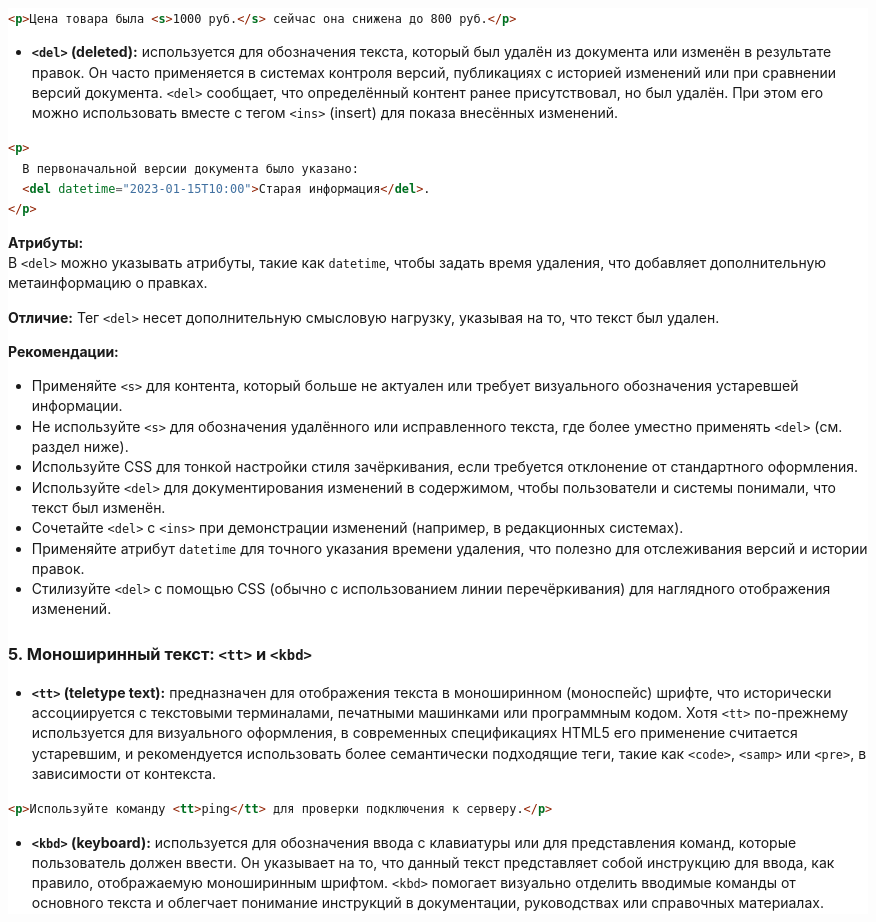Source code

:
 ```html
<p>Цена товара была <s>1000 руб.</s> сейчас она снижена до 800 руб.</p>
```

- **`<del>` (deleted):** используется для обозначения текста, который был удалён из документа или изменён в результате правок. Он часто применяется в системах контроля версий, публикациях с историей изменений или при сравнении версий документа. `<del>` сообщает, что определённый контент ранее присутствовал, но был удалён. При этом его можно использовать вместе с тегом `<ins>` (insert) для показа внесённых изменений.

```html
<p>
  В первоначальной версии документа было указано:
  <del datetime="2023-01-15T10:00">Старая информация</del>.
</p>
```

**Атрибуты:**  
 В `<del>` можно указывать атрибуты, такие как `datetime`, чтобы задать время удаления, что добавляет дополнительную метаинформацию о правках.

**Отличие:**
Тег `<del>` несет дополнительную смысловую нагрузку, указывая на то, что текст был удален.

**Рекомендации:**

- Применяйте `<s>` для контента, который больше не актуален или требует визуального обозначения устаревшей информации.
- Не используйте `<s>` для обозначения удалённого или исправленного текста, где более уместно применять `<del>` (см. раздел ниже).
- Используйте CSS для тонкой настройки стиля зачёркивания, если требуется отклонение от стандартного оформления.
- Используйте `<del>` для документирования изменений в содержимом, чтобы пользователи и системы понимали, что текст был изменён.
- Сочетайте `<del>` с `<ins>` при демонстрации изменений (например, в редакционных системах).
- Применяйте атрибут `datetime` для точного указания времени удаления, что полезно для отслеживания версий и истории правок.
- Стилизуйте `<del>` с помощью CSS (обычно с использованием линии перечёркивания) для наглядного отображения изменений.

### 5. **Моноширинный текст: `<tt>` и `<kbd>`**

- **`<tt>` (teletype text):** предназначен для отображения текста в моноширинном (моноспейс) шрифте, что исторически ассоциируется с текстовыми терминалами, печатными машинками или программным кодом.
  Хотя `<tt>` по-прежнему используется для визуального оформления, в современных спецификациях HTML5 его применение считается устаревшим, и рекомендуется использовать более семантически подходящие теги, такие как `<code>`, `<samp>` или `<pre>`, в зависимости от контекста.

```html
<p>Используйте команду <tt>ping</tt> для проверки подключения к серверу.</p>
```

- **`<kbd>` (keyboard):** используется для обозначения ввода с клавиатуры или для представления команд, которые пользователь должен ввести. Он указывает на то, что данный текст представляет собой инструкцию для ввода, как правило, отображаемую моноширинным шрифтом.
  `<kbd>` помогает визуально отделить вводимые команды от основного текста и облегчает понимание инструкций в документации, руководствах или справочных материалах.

==================================================

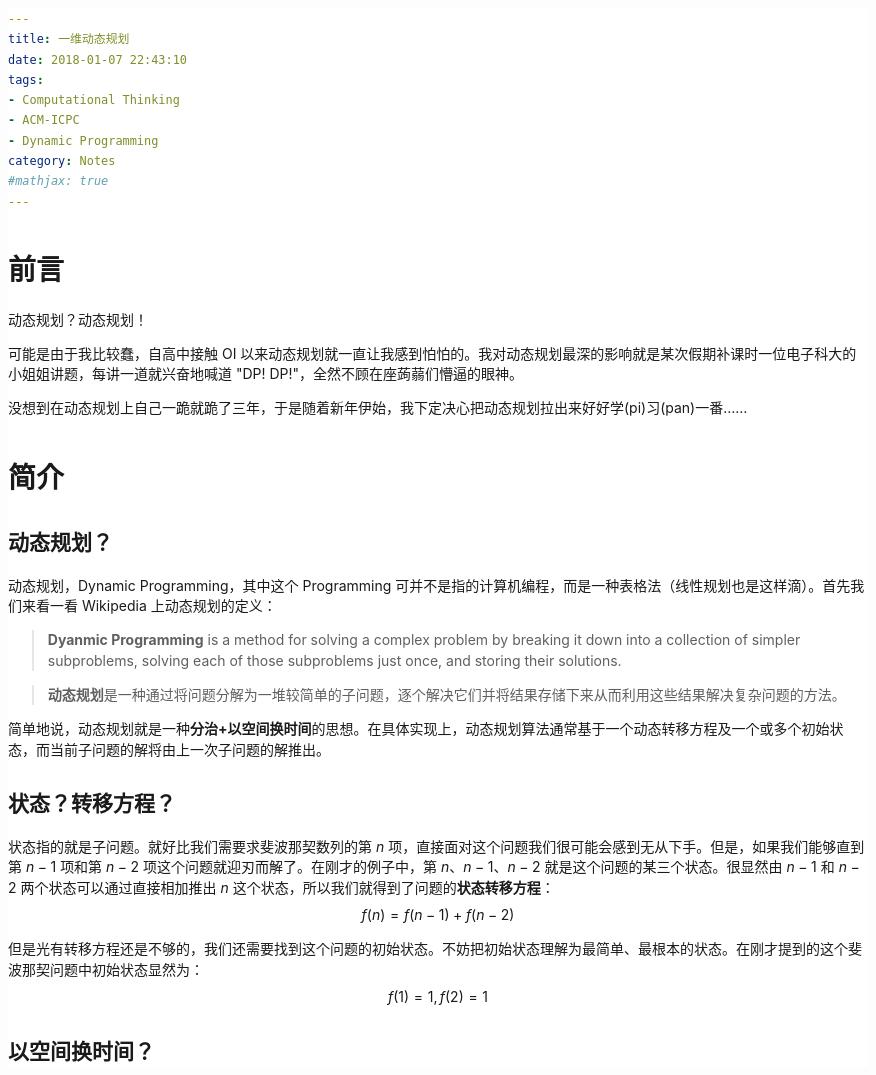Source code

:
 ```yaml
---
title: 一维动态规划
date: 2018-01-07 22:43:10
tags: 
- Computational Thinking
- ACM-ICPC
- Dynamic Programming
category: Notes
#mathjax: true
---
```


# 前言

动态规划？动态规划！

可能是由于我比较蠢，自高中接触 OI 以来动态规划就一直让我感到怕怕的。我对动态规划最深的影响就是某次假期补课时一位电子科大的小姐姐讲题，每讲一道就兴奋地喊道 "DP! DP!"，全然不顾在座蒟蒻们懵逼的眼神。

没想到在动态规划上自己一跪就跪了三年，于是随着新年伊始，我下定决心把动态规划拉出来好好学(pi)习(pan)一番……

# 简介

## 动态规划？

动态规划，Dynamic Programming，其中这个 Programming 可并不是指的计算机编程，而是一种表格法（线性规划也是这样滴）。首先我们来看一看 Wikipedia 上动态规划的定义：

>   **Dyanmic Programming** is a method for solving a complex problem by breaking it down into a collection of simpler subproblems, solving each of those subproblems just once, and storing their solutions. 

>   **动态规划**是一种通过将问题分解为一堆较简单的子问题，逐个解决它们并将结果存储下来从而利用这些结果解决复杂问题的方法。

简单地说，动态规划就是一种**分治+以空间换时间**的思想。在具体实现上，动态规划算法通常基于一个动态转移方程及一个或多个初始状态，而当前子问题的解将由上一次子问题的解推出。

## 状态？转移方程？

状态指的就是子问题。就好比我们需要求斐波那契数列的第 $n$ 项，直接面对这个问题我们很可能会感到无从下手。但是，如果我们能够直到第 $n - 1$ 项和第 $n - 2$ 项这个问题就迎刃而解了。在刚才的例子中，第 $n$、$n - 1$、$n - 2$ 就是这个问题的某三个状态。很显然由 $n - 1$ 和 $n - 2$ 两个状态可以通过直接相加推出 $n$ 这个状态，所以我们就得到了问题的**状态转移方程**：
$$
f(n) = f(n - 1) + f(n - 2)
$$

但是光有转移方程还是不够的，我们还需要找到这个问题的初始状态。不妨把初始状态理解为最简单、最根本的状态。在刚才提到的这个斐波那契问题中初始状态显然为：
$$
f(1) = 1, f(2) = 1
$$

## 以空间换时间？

==================================================

## GOAL OF THE EXERCISE
Number of lines containing "такие" in the data: state it and nothing more.

## EXERCISE ANSWER
2